Keeping in mind the caveats above, we saw that classifiers can perform better than the enhanced gender baseline, even if we prevent the group survival leakage. Recall that XGBoost had a mean accuracy $0.822$ versus the baseline $0.801$ when evaluated with the leak-proof CV (using leak-proof grid search CV). It would be very interesting to see how other classifiers do compared to the baseline.
Assuming the difference in accuracy is statistically significant, this indicates that there is more predictive information in the data than: 1) What is given by splitting the passengers using the 'Sex', 'Pclass', and 'Embarked' categories, and 2) The group survival leakage we identified.
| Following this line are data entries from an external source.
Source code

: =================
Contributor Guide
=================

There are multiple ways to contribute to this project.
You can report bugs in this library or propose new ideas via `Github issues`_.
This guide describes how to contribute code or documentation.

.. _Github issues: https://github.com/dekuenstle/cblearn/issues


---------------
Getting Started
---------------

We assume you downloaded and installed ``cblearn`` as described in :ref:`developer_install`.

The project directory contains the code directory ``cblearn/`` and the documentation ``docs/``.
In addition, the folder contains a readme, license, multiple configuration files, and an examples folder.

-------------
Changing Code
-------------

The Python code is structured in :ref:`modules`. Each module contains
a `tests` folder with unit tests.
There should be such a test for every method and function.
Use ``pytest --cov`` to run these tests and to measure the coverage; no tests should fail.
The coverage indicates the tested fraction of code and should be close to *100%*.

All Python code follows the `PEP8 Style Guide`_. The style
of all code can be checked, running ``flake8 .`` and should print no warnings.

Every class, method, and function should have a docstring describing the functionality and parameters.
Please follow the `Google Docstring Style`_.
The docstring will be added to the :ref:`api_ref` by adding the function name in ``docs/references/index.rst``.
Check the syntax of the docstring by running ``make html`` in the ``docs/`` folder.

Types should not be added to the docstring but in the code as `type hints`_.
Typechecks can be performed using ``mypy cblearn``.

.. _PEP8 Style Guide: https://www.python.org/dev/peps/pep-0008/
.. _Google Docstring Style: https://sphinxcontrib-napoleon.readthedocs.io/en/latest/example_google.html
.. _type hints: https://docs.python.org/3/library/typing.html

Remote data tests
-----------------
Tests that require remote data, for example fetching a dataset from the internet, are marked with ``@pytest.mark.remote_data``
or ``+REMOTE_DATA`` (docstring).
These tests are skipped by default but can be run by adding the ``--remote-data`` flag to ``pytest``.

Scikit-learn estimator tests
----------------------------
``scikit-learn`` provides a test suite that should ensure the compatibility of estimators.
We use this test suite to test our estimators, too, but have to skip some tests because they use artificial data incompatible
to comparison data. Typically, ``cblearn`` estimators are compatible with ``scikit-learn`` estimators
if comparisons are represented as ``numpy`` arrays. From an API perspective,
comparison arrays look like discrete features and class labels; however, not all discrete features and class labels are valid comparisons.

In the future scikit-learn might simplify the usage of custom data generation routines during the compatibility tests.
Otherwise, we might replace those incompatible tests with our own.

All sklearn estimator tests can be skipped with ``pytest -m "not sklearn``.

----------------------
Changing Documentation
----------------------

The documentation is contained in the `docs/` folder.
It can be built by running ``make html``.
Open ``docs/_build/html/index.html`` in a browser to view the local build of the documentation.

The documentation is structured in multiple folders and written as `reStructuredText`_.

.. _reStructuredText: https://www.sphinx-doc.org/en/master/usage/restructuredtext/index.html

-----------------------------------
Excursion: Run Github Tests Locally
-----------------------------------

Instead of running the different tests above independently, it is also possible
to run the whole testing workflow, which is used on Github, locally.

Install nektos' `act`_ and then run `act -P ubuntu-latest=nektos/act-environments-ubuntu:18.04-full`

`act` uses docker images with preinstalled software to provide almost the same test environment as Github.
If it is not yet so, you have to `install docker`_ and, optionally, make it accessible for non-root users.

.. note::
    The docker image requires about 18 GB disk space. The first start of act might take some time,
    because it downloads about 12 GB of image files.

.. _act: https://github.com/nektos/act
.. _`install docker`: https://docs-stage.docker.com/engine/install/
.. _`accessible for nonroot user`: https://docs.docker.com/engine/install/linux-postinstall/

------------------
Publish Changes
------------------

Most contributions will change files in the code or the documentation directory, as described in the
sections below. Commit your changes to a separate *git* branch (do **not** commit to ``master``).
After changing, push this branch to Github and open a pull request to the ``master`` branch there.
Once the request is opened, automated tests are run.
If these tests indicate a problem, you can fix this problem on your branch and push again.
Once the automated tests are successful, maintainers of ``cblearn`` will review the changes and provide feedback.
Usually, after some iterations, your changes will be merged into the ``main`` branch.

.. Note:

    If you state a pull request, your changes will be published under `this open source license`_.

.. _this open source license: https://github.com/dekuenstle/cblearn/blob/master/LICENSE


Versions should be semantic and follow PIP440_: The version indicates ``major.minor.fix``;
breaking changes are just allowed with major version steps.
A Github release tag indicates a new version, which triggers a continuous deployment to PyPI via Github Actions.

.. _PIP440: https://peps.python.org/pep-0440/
In fact, the $0.822$ mean accuracy achieved in the leak-proof CV is not far from the group survival baseline of $0.829$. This suggests that the amount of "leakage-free" information is comparable to the information we get from the leakage alone. The latter is highly speculative, of course.
Furthermore, the table of mean accuracy scores seems to show that the XGBoost model is using the leakage when we use the "truncated ticket" feature, but doesn't really use the leakage if that feature is dropped. However, we need to be cautious with these conjectures, considering the higher standard deviation when dropping those features.
Please let me know what you think! I welcome suggestions and I would be excited to see other people try this stuff out with other classifiers. There is still a lot to explore.
Working with different train-test splits made me wonder if the Kaggle split was done completely at random or if the data was already ordered in some way before the split. In the latter case, the train and test set might have different distributions.
Below we will check how typical the train-test split is in two ways:
- How often are groups with multiple members separated by the split?
- What is the survival rate in the test set?
In order to check if the observed quantities are typical we will make a histogram of both quantities over many random train-test split and see how central the values for the Kaggle split are within the histograms. This is essentially an informal hypothesis test (the null hypothesis being that the Kaggle test set was selected randomly, or more precisely by using a uniform distribution).
n_groups = (groups.value_counts() > 1).sum()
train_groups = set(X.join(groups).loc[kaggle_train_idx, 'Group'].values)
test_groups = set(X.join(groups).loc[kaggle_test_idx, 'Group'].values)
overlap = len(train_groups & test_groups) / n_groups
survival_rate = y[kaggle_test_idx].mean()
print(f'For the Kaggle split, {overlap * 100:.0f}% of proper groups (excluding solo travelers) have members in\nboth train and test set, and the test set survival rate is {survival_rate:.2f}.')
overlaps = []
survival_rates = []
N = 10**4
for _ in range(N):
groups_shuffled = groups.sample(frac=1).reset_index(drop=True)
train_groups = set(groups_shuffled[kaggle_train_idx].values)
test_groups = set(groups_shuffled[kaggle_test_idx].values)
overlap = len(train_groups & test_groups) / n_groups
overlaps.append(overlap)
y_shuffled = y.sample(frac=1).reset_index(drop=True)
survival_rate = y_shuffled[kaggle_test_idx].mean()
survival_rates.append(survival_rate)
fig, (ax0, ax1) = plt.subplots(1, 2, figsize=(12, 4))
ax0.set_title('Fraction of groups divided into train and test')
ax0.hist(overlaps);
ax1.set_title('Survival rates in test set')
ax1.hist(survival_rates);
The Kaggle test set seems to be very typical, at least as far as the survival rate and passenger groups are concerned. In fact, both values (0.61 and 0.38) are close to the mean for both distributions (almost suspiciously close). This suggests that the test set was either drawn at random or specifically chosen to have a typical survival rate.